Additionally, we have partnered with the Laborers’ International Union of North America (LiUNA!) to help identify labor teams within other communities across the state and nation, creating jobs and fulfilling projects by training locals with our equipment.

Why choose an Emergent Home?

There is a nationwide housing crisis, with a need for more than 3.8 million homes at this posting. Our builds can more efficiently aid in disaster recovery efforts for families in need, cutting the delivery time for a home by close to 30%. Additionally, because we utilize concrete, we can provide these families with more disaster-resilient homes. Lastly, Emergent Homes allow for nearly infinite design opportunities. 


Your dream. Our team. Let's make it happen. 

Are Emergent Homes fire-resistant?

Because our homes are made of concrete, they are fire-resistant. Certain parts of California are Wildland-Urban Interface (WUI) areas, which are especially prone to wildfires. Our goal is to rebuild these areas. Because of this, we have decided that, as a company, regardless of where we build, all our homes will meet the specific standards for building that a WUI home necessitates.

Is homeowners’ insurance available for this kind of housing?

Yes. Amid the many recent California wildfires, finding adequate and affordable insurance for families has been a challenge. Although some forms of insurance are offered by the government covering fires and floods, this option is often unaffordable. Site-specific factors also make obtaining private insurance unaffordable. Because of their fire resistance, our concrete homes have been well-received in the private insurance market. We hope that, as a result, other entities will adopt similarly sufficient coverage at a lower cost.

Can I pick what color my home is? Does everything have to be concrete?

Yes, many things can be customized in an Emergent Home. No, not everything in your home must be concrete. We can still include many of the same inviting features found in a traditionally built home. Stuck on stucco? So are we. Can’t get enough wood paneling? You got it. If there are certain design aspects that you would like included in your home, those can likely become a reality through the design process. However, certain additions may impact your home’s compliance with Wildland Urban Interface and other regulations.

How do you hang pictures in this type of build?

There are many "peel and stick" picture-hanging products on the market. Most of these will work fine for pictures. If it's something heavier, like a flat-screen TV, concrete screws can be installed into the wall.

How do you do plumbing and electrical in the printed walls?

Every wall has two printed layers or “faces" and an air gap in the middle. The air gap is used for plumbing, electrical infrastructure, and insulation at the exterior walls.

What is the cost of building an Emergent Home, and is it cheaper than conventional construction?

Even with the implementation of this new technology, printing a home is still a construction project. Nevertheless, we estimate a 25% time savings on the building schedule and a 29% savings in energy efficiencies, such as decreased heating and electrical bills. There will be opportunities to increase these savings as we expand from primarily printing walls to printing foundations and implementing other construction technologies. We are also happy to announce that Fannie Mae and Freddie Mac have recently approved our homes for conventional mortgages and building, further reducing costs to homeowners.

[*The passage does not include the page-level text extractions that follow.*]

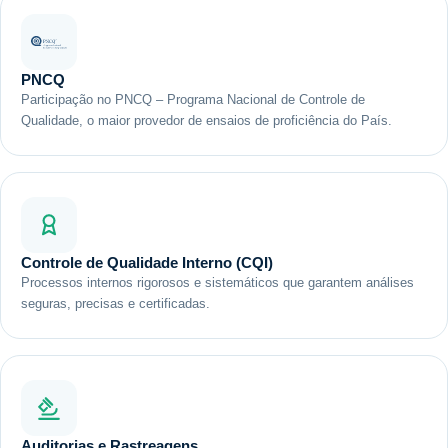
PNCQ
Participação no PNCQ – Programa Nacional de Controle de
Qualidade, o maior provedor de ensaios de proficiência do País.
Controle de Qualidade Interno (CQI)
Processos internos rigorosos e sistemáticos que garantem análises
seguras, precisas e certificadas.
Auditorias e Rastreagens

The total construction cost for an Emergent Home depends on many variables: geographic area, selected finishes, overall design, etc. Currently, we are averaging about the same cost per square foot as a similarly finished home using conventional construction.

How long does it take to build an Emergent Home?

This will vary based on the design and size of the home. It is possible to save several weeks to several months using this building technique. One primary source of time savings is that the printed walls can be used for the structure, exterior, and interior finish. Depending on the project's design, much time can be saved since there may be a reduced need to add finishes to the printed wall.